Empa has extensive experience with quantum dots. Maksym Kovalenko's research group at the Thin Films and Photovoltaics laboratory has worked on synthesizing quantum dots from various materials for over a decade. Shorubalko and his team integrate these quantum dots to develop functional electrical components, such as IR detectors. They also collaborate with other Empa scientists to refine processing methods and explore new applications for quantum dots and the devices they enable.

For example, in 2023, Empa researchers successfully printed a quantum-dot-based IR detector onto an optical polymer fiber—a task not feasible with traditional IR detectors. To achieve this, device specialist Shorubalko and his doctoral student, Gökhan Kara, collaborated with materials expert Kovalenko, printing expert Yaroslav Romanyuk from the Thin Films and Photovoltaics laboratory, and fiber specialist René Rossi from the Biomimetic Membranes and Textiles lab. The results were published in Advanced Materials Technologies in 2023.

One prospective use for this technology is smart textiles.

“The global textile market is bigger and faster-growing than the consumer electronics market,” added Shorubalko.

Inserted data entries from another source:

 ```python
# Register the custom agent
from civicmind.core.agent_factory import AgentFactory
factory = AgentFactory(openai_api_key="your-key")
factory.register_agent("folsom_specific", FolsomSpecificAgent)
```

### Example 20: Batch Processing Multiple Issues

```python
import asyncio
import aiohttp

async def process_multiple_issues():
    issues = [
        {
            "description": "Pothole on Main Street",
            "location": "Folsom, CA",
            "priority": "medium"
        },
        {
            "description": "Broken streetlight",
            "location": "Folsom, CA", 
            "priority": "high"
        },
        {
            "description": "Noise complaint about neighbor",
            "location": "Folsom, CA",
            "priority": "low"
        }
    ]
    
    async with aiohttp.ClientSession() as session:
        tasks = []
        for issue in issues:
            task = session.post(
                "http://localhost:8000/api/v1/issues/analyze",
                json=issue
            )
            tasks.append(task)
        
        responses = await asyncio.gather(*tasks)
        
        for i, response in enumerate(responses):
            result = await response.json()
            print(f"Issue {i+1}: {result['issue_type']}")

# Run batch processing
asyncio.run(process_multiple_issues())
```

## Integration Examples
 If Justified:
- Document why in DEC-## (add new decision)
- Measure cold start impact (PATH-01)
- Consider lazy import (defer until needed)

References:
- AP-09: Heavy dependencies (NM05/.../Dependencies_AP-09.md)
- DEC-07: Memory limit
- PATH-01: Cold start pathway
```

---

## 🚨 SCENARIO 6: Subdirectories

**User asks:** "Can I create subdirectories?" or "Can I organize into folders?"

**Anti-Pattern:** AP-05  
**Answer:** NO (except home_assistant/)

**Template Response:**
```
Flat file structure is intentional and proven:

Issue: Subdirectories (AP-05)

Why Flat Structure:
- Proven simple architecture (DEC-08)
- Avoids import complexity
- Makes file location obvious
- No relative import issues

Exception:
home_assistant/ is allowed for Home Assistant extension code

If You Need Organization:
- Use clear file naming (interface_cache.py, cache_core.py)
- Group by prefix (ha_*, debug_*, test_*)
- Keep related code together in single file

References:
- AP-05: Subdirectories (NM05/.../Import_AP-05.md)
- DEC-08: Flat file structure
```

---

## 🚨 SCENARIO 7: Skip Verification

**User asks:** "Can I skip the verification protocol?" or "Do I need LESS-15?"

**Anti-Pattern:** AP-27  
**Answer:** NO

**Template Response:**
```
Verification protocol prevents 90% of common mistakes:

Flexible IR detectors could be particularly useful in specialized textiles, such as functional clothes for firefighters or medical textiles for patient monitoring. However, Shorubalko sees immense promise in fashion.

“If detectors and other electronic components are small, inexpensive, and easy to manufacture, we can use them to functionalize our everyday clothing. Current technologies are simply not compatible with textiles,” Shorubalko stated.

Since each detector is made up of multiple quantum dots that are barely five nanometers in size, incredibly compact IR detectors can be produced. This allows the researchers to record additional IR light properties, such as phase or interference, increasing the detector’s versatility.

Unmatched Speed

Shorubalko’s current goal is to improve the speed of the detector. Fast IR detectors are essential for applications such as lidar, a light-based distance detection technology used in self-driving vehicles.

“Today, lidars use silicon-based infrared detectors, which measure IR light with a wavelength of around 905 nanometers,” added the researcher.

Although this wavelength is invisible to the human eye, it can be harmful at high intensities. This limitation means lidar lasers must emit weak light, reducing the system's range. While detectors for longer, safer wavelengths exist, they are prohibitively expensive for widespread use. A quantum dot-based rapid detector could address this challenge, enabling lidar systems that are powerful, safe, and cost-effective.

As for when quantum dot-based IR detectors might become widely available, Shorubalko noted, “Quantum dot IR detectors are already available on the market. I've never seen a technology make the leap from the lab to the market so quickly.”

Despite this progress, the researchers continue to refine the technology, aiming to make it faster, more affordable, adaptable, and sustainable.